Pull out every line below that contains the string "roll".
═════ DATA TO USE ═════
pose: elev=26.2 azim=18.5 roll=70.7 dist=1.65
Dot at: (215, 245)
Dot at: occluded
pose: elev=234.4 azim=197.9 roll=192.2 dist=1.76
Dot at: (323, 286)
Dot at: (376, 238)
═════
═════ DATA TO USE ═════
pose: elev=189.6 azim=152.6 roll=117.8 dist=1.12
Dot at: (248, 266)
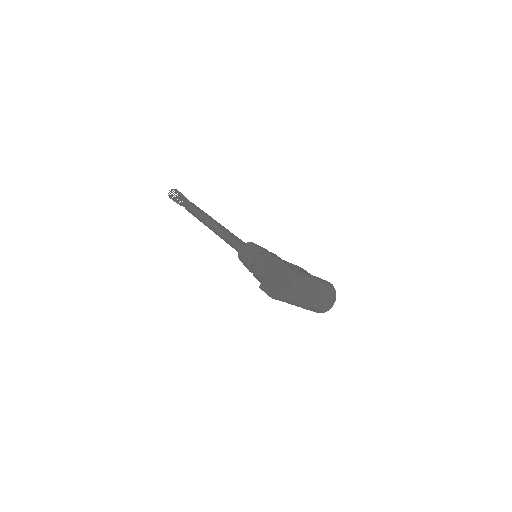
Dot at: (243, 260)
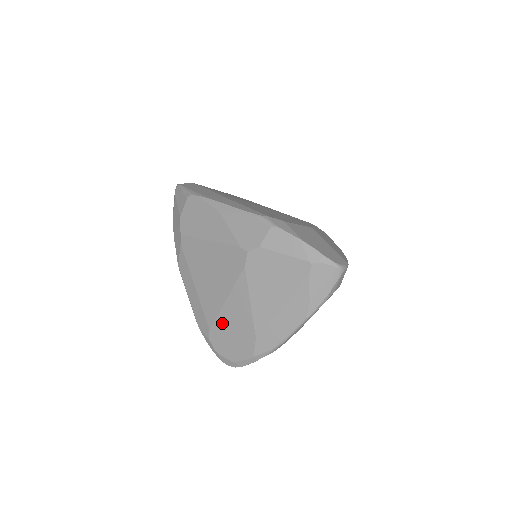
═════
SOLUTION TO THIS EXERCISE:
pose: elev=26.2 azim=18.5 roll=70.7 dist=1.65
pose: elev=234.4 azim=197.9 roll=192.2 dist=1.76
pose: elev=189.6 azim=152.6 roll=117.8 dist=1.12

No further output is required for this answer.